§ TESTO FORNITO:
---*---

Il corpo della figlia, era trafitto da 15 coltellate nella camera da letto. I carabinieri, e i sanitari del “118”, arrivarono a Paspardo poco dopo.
Moira Squaratti, ragazza modello, stimata da tutti coloro che la conoscevano era stata accoltellata e strozzata, in un impeto di rabbia che, le difese spiegarono a processo, «per una patologia dell’omicida non poteva essere scisso dal sonno». Tutto era successo nella notte tra il 31 marzo e il 1 aprile.

È POSSIBILE che si sia trattato dell’ennesima discussione tra Moira e il fidanzato, Luigi Marchetti. Ma i motivi non si potranno sapere: anche per questo l’omicida è stato condannato a 14 anni di carcere. Quando le ragioni di un delitto non si conoscono «non possono essere futili», è stato scritto nelle motivazioni della sentenza.
Al processo si sarebbe arrivati circa un anno e mezzo dopo la morte di Moira. Quella mattina c’era il suo corpo nella camera da letto, Luigi Marchetti era sparito e si pensò subito a lui. I carabinieri ci misero poco a scoprire che aveva trascorso il lunedì dell’Angelo al ristorante di famiglia, a Sovere nella bergamasca, e con gli amici la sera. Luigi Marchetti, poi, la notte successiva a quella in cui aveva ucciso, partì con un amico.

---*---

§ DATI DI PARTENZA:

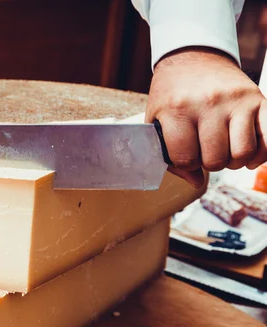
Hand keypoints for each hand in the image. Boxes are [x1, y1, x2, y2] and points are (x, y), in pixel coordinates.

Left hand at [146, 47, 266, 187]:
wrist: (193, 57)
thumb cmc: (172, 94)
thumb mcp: (158, 119)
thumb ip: (170, 153)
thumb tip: (196, 182)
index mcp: (177, 110)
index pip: (186, 158)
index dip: (186, 164)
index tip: (186, 154)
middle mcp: (208, 104)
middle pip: (216, 159)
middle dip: (210, 163)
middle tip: (206, 152)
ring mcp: (237, 101)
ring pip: (243, 153)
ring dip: (234, 161)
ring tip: (225, 151)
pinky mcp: (259, 98)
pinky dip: (261, 154)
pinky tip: (249, 153)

---*---

§ PARTI DELL'ESERCIZIO:
a) Risponda a queste domande sull'articolo sull'omicidio di Moira Squaratti:
(i) In quale località arrivarono i carabinieri e i sanitari del "118"?
(ii) A quanti anni di carcere è stato condannato l'omicida?
(iii) Dove aveva trascorso Luigi Marchetti il lunedì dell'Angelo?
b) Prosegua l'articolo sull'omicidio di Moira Squaratti, riprendendo subito dopo la sua ultima frase.
Il materiale non ha alcun legame con l'articolo sull'omicidio di Moira Squaratti.

§ RISPOSTE AI QUESITI:
a)
(i) A Paspardo.
(ii) A 14 anni di carcere.
(iii) Al ristorante di famiglia, a Sovere nella bergamasca.

b)
«L’ho fatta grossa», confidò a chi non seppe opporsi alla richiesta d’aiuto. L’omicida venne accompagnato in Toscana, s’imbarcò per la Sardegna, attraversò il confine e raggiunse la Francia. A Parigi venne trovato in possesso di documenti falsi, un sacerdote lo convinse a costituirsi. In treno, quindi, da Parigi a Brescia e poi dai legali, Stefano Lojacono e Giuseppe Frigo. Poche ore dopo, in caserma.

LA FAMIGLIA Squaratti non si costituì parte civile. Non volevano nemmeno dare l’impressione d’ aspirare a un risarcimento per la perdita della loro Moira.
Il processo venne celebrato con rito abbreviato davanti al giudice Lorenzo Benini. Il Pm Paolo Savio chiese 30 anni, Benini concesse le attenuanti generiche e ritenne che, non essendoci motivi, non si potevano considerare futili quelli che avevano armato la mano di Marchetti.

LA CONDANNA fu a 14 anni di carcere. Il padre e il fratello di Moira uscirono a testa bassa dall’aula, ma non dissero una parola. Il loro legale giudicò «la pena inadeguata in rapporto al delitto». Nessuno ricorse in appello e anche in quell’occasione i familiari cercarono nella fede la forza per andare avanti.